DATA SUPPLIED Block Start
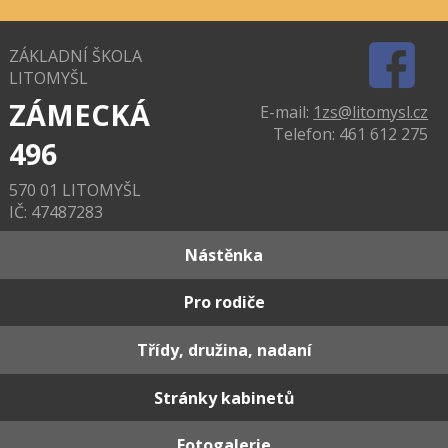
ZÁKLADNÍ ŠKOLA
LITOMYŠL
ZÁMECKÁ
E-mail:
1zs@litomysl.cz
Telefon: 461 612 275
496
570 01 LITOMYŠL
IČ: 47487283
Nástěnka
Pro rodiče
Třídy, družina, nadaní
Stránky kabinetů
Fotogalerie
DATA SUPPLIED Block End
Copy every line of text from the records above word for word, and leave out the pictures.

RESPONSE FOR THIS EXERCISE ->
ZÁKLADNÍ ŠKOLA
LITOMYŠL
ZÁMECKÁ
E-mail:
1zs@litomysl.cz
Telefon: 461 612 275
496
570 01 LITOMYŠL
IČ: 47487283
Nástěnka
Pro rodiče
Třídy, družina, nadaní
Stránky kabinetů
Fotogalerie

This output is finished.